There are many people who are saying same thing, maybe it is not suitable for everybody. I do not have a problem with heathly fats, but it does not mean I will be OK on fats only.
Before a run I like a banana or my favorite has become rice cake with peanut butter, honey and chia seeds. I have tried dried pineapple during a run which was okay.
I have started using PocketFuel more and more, with great results. And am happy to announce I am working on a Cool Impossible Team discount - stay tuned.
Who else has had good success with PocketFuel?
I eat natural baby foods - there are brands here in Australia which have plastic screw-tops - one in each of the pouches on the straps of my rucksack, and I can unscrew, put my mouth on the spout, squeeze the pouch and get a mouthful, then put the cap back on - without missing a step. They have a similar amount of calories to gels, they're much easier to swallow, and they're generally tasty. Apparently - and someone advised me of this before I tried it, thankfully - don't try the meat and vegetable options. I stick to the fruit and custard varieties.

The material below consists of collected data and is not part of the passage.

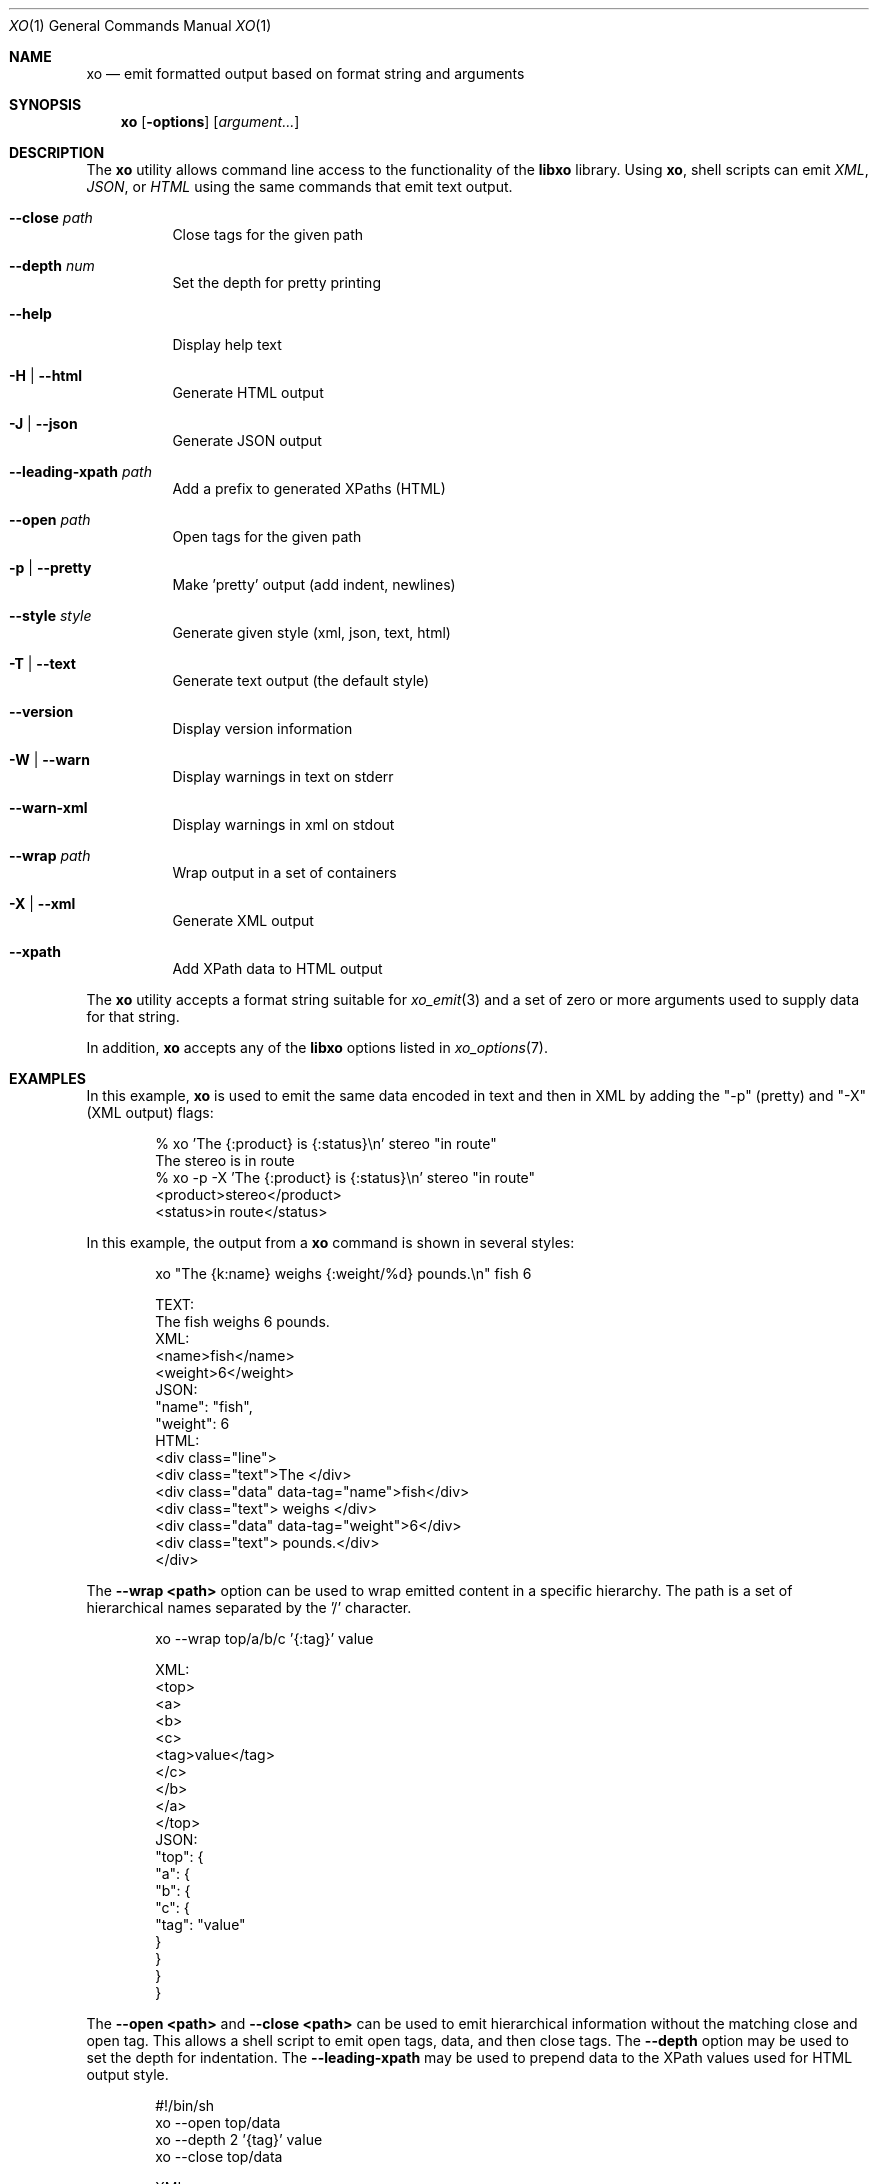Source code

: .\" #
.\" # Copyright (c) 2014, Juniper Networks, Inc.
.\" # All rights reserved.
.\" # This SOFTWARE is licensed under the LICENSE provided in the
.\" # ../Copyright file. By downloading, installing, copying, or 
.\" # using the SOFTWARE, you agree to be bound by the terms of that
.\" # LICENSE.
.\" # Phil Shafer, July 2014
.\" 
.Dd December 4, 2014
.Dt XO 1
.Os
.Sh NAME
.Nm xo
.Nd emit formatted output based on format string and arguments
.Sh SYNOPSIS
.Nm
.Op Fl options
.Op Ar argument...
.Sh DESCRIPTION
The
.Nm
utility allows command line access to the functionality of
the
.Nm libxo
library.
Using
.Nm ,
shell scripts can emit
.Em XML ,
.Em JSON ,
or
.Em HTML
using the same commands that emit text output.
.Pp
.Bl -tag -width indent
.It Ic --close Ar path
Close tags for the given path
.It Ic --depth Ar num
Set the depth for pretty printing
.It Ic --help
Display help text
.It Ic -H | Ic --html
Generate HTML output
.It Ic -J | Ic --json
Generate JSON output
.It Ic --leading-xpath Ar path
Add a prefix to generated XPaths (HTML)
.It Ic --open Ar path
Open tags for the given path
.It Ic -p | Ic --pretty
Make 'pretty' output (add indent, newlines)
.It Ic --style Ar style
Generate given style (xml, json, text, html)
.It Ic -T | Ic --text
Generate text output (the default style)
.It Ic --version
Display version information
.It Ic -W | Ic --warn
Display warnings in text on stderr
.It Ic --warn-xml
Display warnings in xml on stdout
.It Ic --wrap Ar path
Wrap output in a set of containers
.It Ic -X | Ic --xml
Generate XML output
.It Ic --xpath
Add XPath data to HTML output
.El
.Pp
The
.Nm
utility accepts a format string suitable for
.Xr xo_emit 3
and a set of zero or more arguments used to supply data for that string.
.Pp
In addition,
.Nm
accepts any of the
.Nm libxo
options listed in
.Xr xo_options 7 .
.Sh EXAMPLES
In this example,
.Nm
is used to emit the same data encoded in text and then in XML by
adding the "-p" (pretty) and "-X" (XML output) flags:
.Bd -literal -offset indent
  % xo 'The {:product} is {:status}\\n' stereo "in route"
  The stereo is in route
  % xo -p -X 'The {:product} is {:status}\\n' stereo "in route"
  <product>stereo</product>
  <status>in route</status>
.Ed
.Pp
In this example, the output from a
.Nm
command is shown in several styles:
.Bd -literal -offset indent
  xo "The {k:name} weighs {:weight/%d} pounds.\\n" fish 6
.Pp
  TEXT:
    The fish weighs 6 pounds.
  XML:
    <name>fish</name>
    <weight>6</weight>
  JSON:
    "name": "fish",
    "weight": 6
  HTML:
    <div class="line">
      <div class="text">The </div>
      <div class="data" data-tag="name">fish</div>
      <div class="text"> weighs </div>
      <div class="data" data-tag="weight">6</div>
      <div class="text"> pounds.</div>
    </div>
.Ed
.Pp
The
.Fl "-wrap <path>"
option can be used to wrap emitted content in a
specific hierarchy.
The path is a set of hierarchical names separated
by the '/' character.
.Bd -literal -offset indent
  xo --wrap top/a/b/c '{:tag}' value
.Pp
  XML:
    <top>
      <a>
        <b>
          <c>
            <tag>value</tag>
          </c>
        </b>
      </a>
    </top>
  JSON:
    "top": {
      "a": {
        "b": {
          "c": {
            "tag": "value"
          }
        }
      }
    }
.Ed
.Pp
The
.Fl "\-open <path>"
and
.Fl "\-close <path>"
can be used to emit
hierarchical information without the matching close and open
tag.
This allows a shell script to emit open tags, data, and
then close tags.
The
.Fl \-depth
option may be used to set the
depth for indentation.
The
.Fl "\-leading-xpath"
may be used to
prepend data to the XPath values used for HTML output style.
.Bd -literal -offset indent
  #!/bin/sh
  xo --open top/data
  xo --depth 2 '{tag}' value
  xo --close top/data
.Pp
  XML:
    <top>
      <data>
        <tag>value</tag>
      </data>
    </top>
  JSON:
    "top": {
      "data": {
        "tag": "value"
      }
    }
.Ed
.Sh SEE ALSO
.Xr libxo 3 ,
.Xr xo_emit 3 ,
.Xr xo_options 7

I think because they're whole foods all blitzed up, your stomach has something to work on (you get the fibre from the fruit, for example), and I seem to go better on these than gels - I've found with gels that I feel I have less energy than I should - it feels like my body is refusing to believe I've eaten anything.
I find that oatmeal and other cereals with skim milk work the best for me 1-2 hours before a run. Honey and fruit (especially a banana) works great too. I LOVE proteins, but I save most of these and fats for after my runs when possible. Most foods high in protein are also high in fat, which can trigger or exacerbate cramping and side stitches during high intensity or long runs. Also, as great as proteins are for recovery and muscle building/repair, they are inefficient fuel sources. Carbs burn much more efficiently. I do like to feel satiated when I run, however. So, in a pinch, I will consume some lower fat protein sources, such as greek yogurt or low fat cottage cheese. These foods provide enough protein to help satisfy you without the extra fat which can lead to discomfort during exercise.